The GST replaces an unwieldy slew of tariffs with one national tax, which will be applied in four slabs ranging from five to 28 per cent. The government, which missed a planned April 1 rollout because of opposition, wants to ensure GST is introduced at the start of July. Last year, in a major victory for Prime Minister Narendra Modi, parliament approved the GST. Today, the four bills that will put it into action were debated and passed by the Lok Sabha, where the government has a big majority.

Criticising various provisions in the GST plan, Mr Moily said it will be a "technological nightmare." His party has repeatedly pointed out that while the UPA coalition it led was in power, the PM, who was then the Chief Minister of Gujarat, had opposed the reform.

"Seven to eight years have passed after the erstwhile UPA government wanted to bring the GST bill. Some parties then felt it should be halted due to reasons best known to them," said Mr Moily. The former Law Minister said the delay cost the country Rs 1.5 lakh crore annually and put the total loss at Rs 12 lakh crore.

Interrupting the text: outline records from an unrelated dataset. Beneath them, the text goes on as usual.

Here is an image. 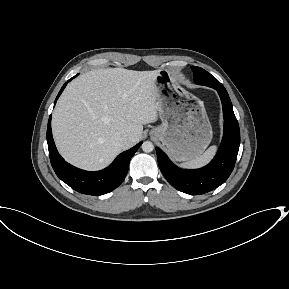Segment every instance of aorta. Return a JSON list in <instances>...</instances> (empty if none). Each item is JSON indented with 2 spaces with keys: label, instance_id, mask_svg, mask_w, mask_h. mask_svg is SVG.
<instances>
[{
  "label": "aorta",
  "instance_id": "obj_1",
  "mask_svg": "<svg viewBox=\"0 0 289 289\" xmlns=\"http://www.w3.org/2000/svg\"><path fill=\"white\" fill-rule=\"evenodd\" d=\"M142 150L146 153L152 152L154 149V145L151 141H145L142 144Z\"/></svg>",
  "mask_w": 289,
  "mask_h": 289
}]
</instances>
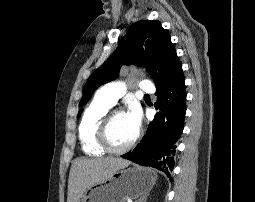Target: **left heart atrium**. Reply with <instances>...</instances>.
<instances>
[{"label":"left heart atrium","mask_w":255,"mask_h":202,"mask_svg":"<svg viewBox=\"0 0 255 202\" xmlns=\"http://www.w3.org/2000/svg\"><path fill=\"white\" fill-rule=\"evenodd\" d=\"M125 115L130 124L138 131L141 126V112L139 108L132 104L129 106Z\"/></svg>","instance_id":"39dd6f15"}]
</instances>
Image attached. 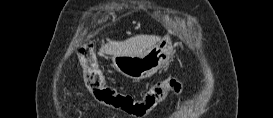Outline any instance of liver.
<instances>
[{"instance_id":"obj_1","label":"liver","mask_w":273,"mask_h":118,"mask_svg":"<svg viewBox=\"0 0 273 118\" xmlns=\"http://www.w3.org/2000/svg\"><path fill=\"white\" fill-rule=\"evenodd\" d=\"M155 35H136L124 41H109L101 47V52L108 55L136 56L153 47L160 41Z\"/></svg>"}]
</instances>
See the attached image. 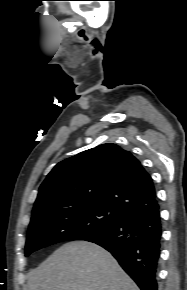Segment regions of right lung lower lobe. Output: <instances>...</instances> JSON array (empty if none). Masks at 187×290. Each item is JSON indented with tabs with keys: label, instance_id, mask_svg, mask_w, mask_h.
<instances>
[{
	"label": "right lung lower lobe",
	"instance_id": "obj_1",
	"mask_svg": "<svg viewBox=\"0 0 187 290\" xmlns=\"http://www.w3.org/2000/svg\"><path fill=\"white\" fill-rule=\"evenodd\" d=\"M112 253L141 290H157L162 241L160 209L124 215L115 226L86 238Z\"/></svg>",
	"mask_w": 187,
	"mask_h": 290
}]
</instances>
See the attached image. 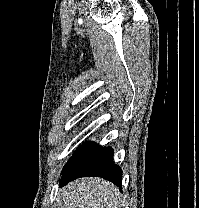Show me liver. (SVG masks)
Segmentation results:
<instances>
[{"mask_svg": "<svg viewBox=\"0 0 199 208\" xmlns=\"http://www.w3.org/2000/svg\"><path fill=\"white\" fill-rule=\"evenodd\" d=\"M64 208H120V194L101 178L77 179L61 189Z\"/></svg>", "mask_w": 199, "mask_h": 208, "instance_id": "6515ba94", "label": "liver"}]
</instances>
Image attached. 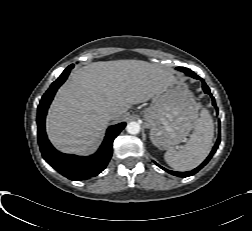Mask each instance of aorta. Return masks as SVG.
I'll use <instances>...</instances> for the list:
<instances>
[{
    "label": "aorta",
    "mask_w": 252,
    "mask_h": 231,
    "mask_svg": "<svg viewBox=\"0 0 252 231\" xmlns=\"http://www.w3.org/2000/svg\"><path fill=\"white\" fill-rule=\"evenodd\" d=\"M141 126L137 122H130L126 126V130L129 134H138L140 132Z\"/></svg>",
    "instance_id": "762f6f07"
}]
</instances>
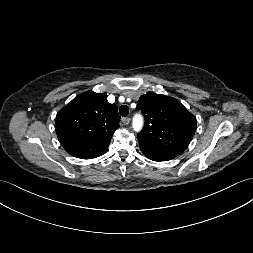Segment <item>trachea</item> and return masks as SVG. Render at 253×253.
Returning a JSON list of instances; mask_svg holds the SVG:
<instances>
[{
  "label": "trachea",
  "mask_w": 253,
  "mask_h": 253,
  "mask_svg": "<svg viewBox=\"0 0 253 253\" xmlns=\"http://www.w3.org/2000/svg\"><path fill=\"white\" fill-rule=\"evenodd\" d=\"M119 112L122 117H126L129 113V107L127 105H121Z\"/></svg>",
  "instance_id": "trachea-1"
}]
</instances>
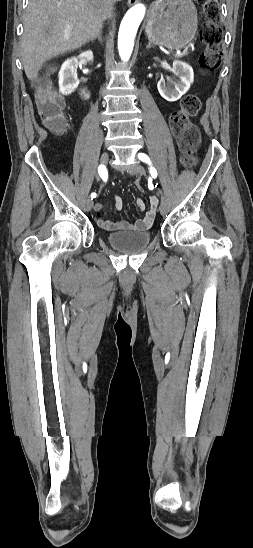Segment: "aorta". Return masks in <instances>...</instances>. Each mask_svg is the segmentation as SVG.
Wrapping results in <instances>:
<instances>
[{
    "label": "aorta",
    "instance_id": "762f6f07",
    "mask_svg": "<svg viewBox=\"0 0 253 548\" xmlns=\"http://www.w3.org/2000/svg\"><path fill=\"white\" fill-rule=\"evenodd\" d=\"M146 7L139 3L131 7L125 14L118 33V50L123 61L131 57L134 40L140 23L145 15Z\"/></svg>",
    "mask_w": 253,
    "mask_h": 548
}]
</instances>
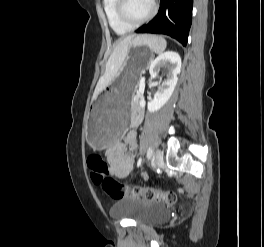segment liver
<instances>
[{"instance_id":"obj_1","label":"liver","mask_w":264,"mask_h":247,"mask_svg":"<svg viewBox=\"0 0 264 247\" xmlns=\"http://www.w3.org/2000/svg\"><path fill=\"white\" fill-rule=\"evenodd\" d=\"M138 37L140 36L136 37L135 35H130L117 42L106 64L105 73L97 83L92 100H95L97 96L115 79V77L118 76L119 70L126 59L132 41Z\"/></svg>"}]
</instances>
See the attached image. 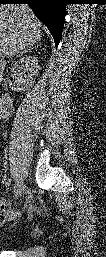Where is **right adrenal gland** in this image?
Here are the masks:
<instances>
[{
    "label": "right adrenal gland",
    "instance_id": "obj_1",
    "mask_svg": "<svg viewBox=\"0 0 106 257\" xmlns=\"http://www.w3.org/2000/svg\"><path fill=\"white\" fill-rule=\"evenodd\" d=\"M37 46H38V44H37ZM34 47H35V45L23 49L22 51L17 53L16 57H20V55H23L24 53H27L28 51H31Z\"/></svg>",
    "mask_w": 106,
    "mask_h": 257
}]
</instances>
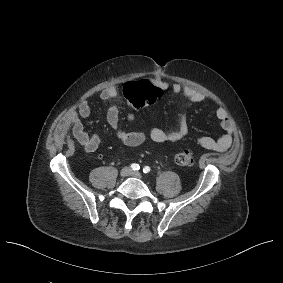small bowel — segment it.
I'll return each instance as SVG.
<instances>
[{
    "instance_id": "c3829d8e",
    "label": "small bowel",
    "mask_w": 283,
    "mask_h": 283,
    "mask_svg": "<svg viewBox=\"0 0 283 283\" xmlns=\"http://www.w3.org/2000/svg\"><path fill=\"white\" fill-rule=\"evenodd\" d=\"M150 81L162 90H167L171 87L174 94H183L191 104H196L203 101L204 96L190 87H183L180 83L175 82L172 85L168 80L160 75H154ZM117 97V89L115 86H110L102 90L100 98L104 103L113 101ZM217 119L220 122L224 134L217 139L211 137H200L197 143L210 150L226 151L232 144L234 124L226 109L220 107L215 112ZM91 109L87 99H82L77 107V110L69 115L67 124L72 127V132L77 141L84 147L87 153L95 152L100 145L98 134H88L84 130L82 119H89ZM106 119L109 125L114 130L116 137L126 146L136 147L150 139L155 143L177 142L182 140L188 133V125L185 120H182L179 128L172 132H166L160 128H153L149 133L143 131L129 132L120 126V114L118 105L112 104L109 106Z\"/></svg>"
}]
</instances>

The Congress is opposed to the four tax slabs, stating that a range of rates defies the purpose of one common tax. The slabs start at five percent and end at 28 per cent, with 12 per cent and 18 per cent as standard rates. The new tax also includes a separate central "cess" that will be levied on tobacco products, luxury cars and aerated drinks, charged on top of the 28 per cent tax bracket.

"The one nation, one tax concept is only a myth. There are too many rates, cesses," said Mr Moily.

"The real estate sector generates lot of black money. It is very unfortunate that the sector was not brought under the ambit of GST," he added.

In addition to the four bills that have been passed by parliament, another one will have to be cleared by each state assembly to turn India into one unified market.